Earlier that day she might have been sawing wood, or scaling a ladder, or meeting a customer. “He comes in wanting white lettering on a black background,” she reminisces about a typical interaction with a client. He doesn’t realize that the sign won’t work, won’t communicate, as drivers whiz by it on the highway. She draws up the inverse of his vision pro bono: black Helvetica on white. She is as persuasive as her sample but less overt, more like a calligraphy in a complementary color. After all this is her bread and butter in the sign store business.

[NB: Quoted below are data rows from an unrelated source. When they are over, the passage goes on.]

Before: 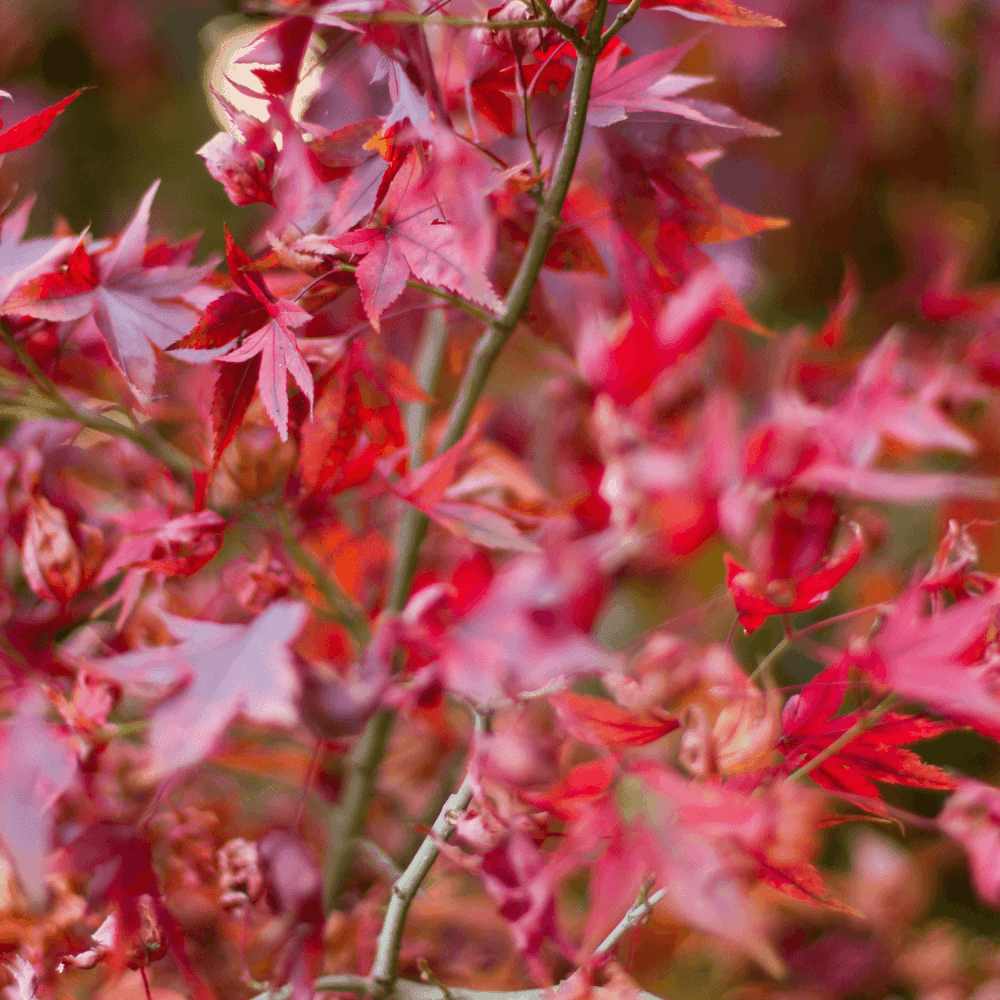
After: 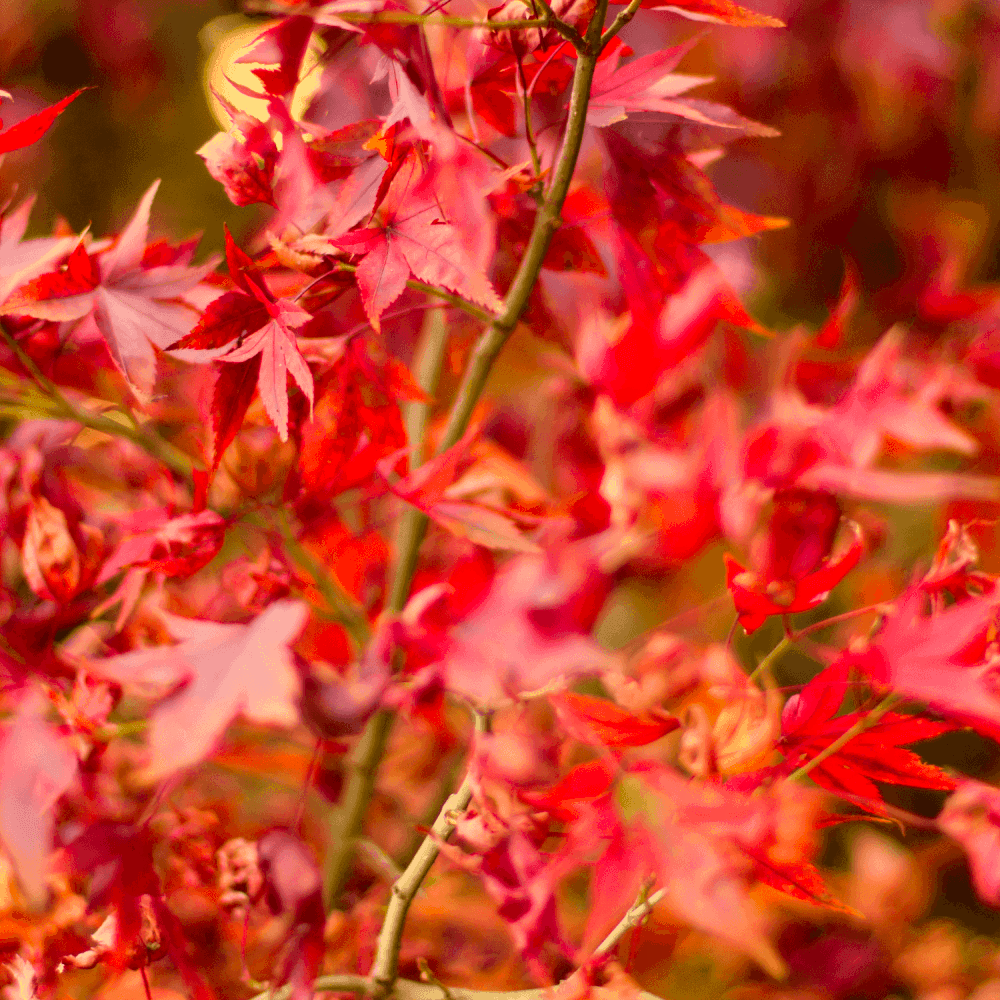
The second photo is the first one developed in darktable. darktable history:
color correction: highlights a* 10.12, highlights b* 39.04, shadows a* 14.62, shadows b* 3.37
tone curve: curves: ch0 [(0, 0.021) (0.049, 0.044) (0.152, 0.14) (0.328, 0.377) (0.473, 0.543) (0.641, 0.705) (0.85, 0.894) (1, 0.969)]; ch1 [(0, 0) (0.302, 0.331) (0.433, 0.432) (0.472, 0.47) (0.502, 0.503) (0.527, 0.521) (0.564, 0.58) (0.614, 0.626) (0.677, 0.701) (0.859, 0.885) (1, 1)]; ch2 [(0, 0) (0.33, 0.301) (0.447, 0.44) (0.487, 0.496) (0.502, 0.516) (0.535, 0.563) (0.565, 0.593) (0.608, 0.638) (1, 1)], color space Lab, independent channels, preserve colors none
shadows and highlights: shadows 32.83, highlights -47.7, soften with gaussian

The boom and bust cycle of sign painting as an art is evident in the walls of the workshop. There are mass produced posters of swirly Art Nouveau ladies alongside original exemplars of the gold-leaf numbers that once located each shotgun cottage in the neighborhood. Tourists can find a museum tour here, while locals can recall where they saw that sign at. Eve can tell them and verify the facts, but she can also listen quietly as the scene draws others into a community of enthusiasts over the corner store announcing po-boys or yakamein. These faded facades were often the only remnants of the trade left when Eve came to New Orleans in 1995.
The outlines of past print is a palimpsest in the jumble of fashionable new chalkboard stands and window splash signs marking Magazine Street as the commercial row. Eve smiles about repeat customers, something she couldn’t have foreseen in the shop’s leaner days. And now there is gaggle of female sign painters who have learned how to cut straight lines under Eve’s mentorship. Hip twenty-somethings, they sit around Eve at a pot luck dinner like groupies seeking advice and camaraderie in this all but invisible labor. No one is getting rich. Still, everyone is making a living now. It’s a real day job. The street is booming with boutiques and juice bars. Eve witnessed the dot com explosion in San Francisco before coming here. The new diversity of sign makers and their hybrid styles will hopefully help them weather the next fad and its fading.
Until then, Eve has a class to assemble and many signs to paint before she sleeps.